DataPrepare/signal_method/rule_base_event.py

from utils.operation_tools import timing_decorator
import numpy as np
from utils.operation_tools import merge_short_gaps, remove_short_durations


@timing_decorator()
def detect_movement(signal_data, sampling_rate, window_size_sec=2, stride_sec=None,
                    std_median_multiplier=4.5, compare_intervals_sec=[30, 60],
                    interval_multiplier=2.5,
                    merge_gap_sec=10, min_duration_sec=5,
                    low_amplitude_periods=None):
    """
    检测信号中的体动状态，结合两种方法：标准差比较和前后窗口幅值对比。
    使用反射填充处理信号边界。

    参数：
    - signal_data: numpy array，输入的信号数据
    - sampling_rate: int，信号的采样率（Hz）
    - window_size_sec: float，分析窗口的时长（秒），默认值为 2 秒
    - stride_sec: float，窗口滑动步长（秒），默认值为None（等于window_size_sec，无重叠）
    - std_median_multiplier: float，标准差中位数的乘数阈值，默认值为 4.5
    - compare_intervals_sec: list，用于比较的时间间隔列表（秒），默认为 [30, 60]
    - interval_multiplier: float，间隔中位数的上限乘数，默认值为 2.5
    - merge_gap_sec: float，要合并的体动状态之间的最大间隔（秒），默认值为 10 秒
    - min_duration_sec: float，要保留的体动状态的最小持续时间（秒），默认值为 5 秒
    - low_amplitude_periods: numpy array，低幅值期间的掩码（1表示低幅值期间），默认为None

    返回：
    - movement_mask: numpy array，体动状态的掩码（1表示体动，0表示睡眠）
    """
    # 计算窗口大小（样本数）
    window_samples = int(window_size_sec * sampling_rate)

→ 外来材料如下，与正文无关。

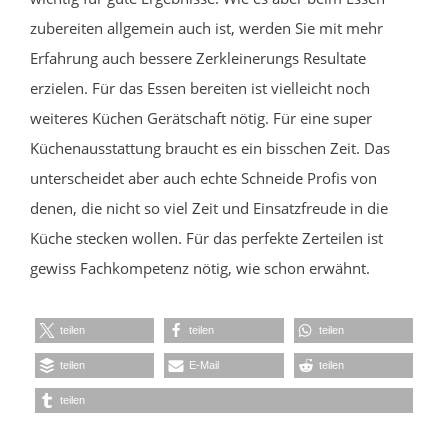
zubereiten allgemein auch ist, werden Sie mit mehr
Erfahrung auch bessere Zerkleinerungs Resultate
erzielen. Für das Essen bereiten ist vielleicht noch
weiteres Küchen Gerätschaft nötig. Für eine super
Küchenausstattung braucht es ein bisschen Zeit. Das
unterscheidet aber auch echte Schneide Profis von
denen, die nicht so viel Zeit und Einsatzfreude in die
Küche stecken wollen. Für das perfekte Zerteilen ist
gewiss Fachkompetenz nötig, wie schon erwähnt.
teilen
teilen
teilen
teilen
E-Mail
teilen
teilen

    # 如果未指定步长，设置为窗口大小（无重叠）
    if stride_sec is None:
        stride_sec = window_size_sec

    # 计算步长（样本数）
    stride_samples = int(stride_sec * sampling_rate)

    # 确保步长至少为1
    stride_samples = max(1, stride_samples)

    # 计算需要的最大填充大小（基于比较间隔）
    max_interval_samples = int(max(compare_intervals_sec) * sampling_rate)

    # 应用反射填充以正确处理边界
    # 填充大小为最大比较间隔的一半，以确保边界有足够的上下文
    pad_size = max_interval_samples
    padded_signal = np.pad(signal_data, pad_size, mode='reflect')

    # 计算填充后的窗口数量
    num_windows = max(1, (len(padded_signal) - window_samples) // stride_samples + 1)

    # 初始化窗口标准差数组
    window_std = np.zeros(num_windows)
    # 计算每个窗口的标准差
    # 分窗计算标准差
    for i in range(num_windows):
        start_idx = i * stride_samples
        end_idx = min(start_idx + window_samples, len(padded_signal))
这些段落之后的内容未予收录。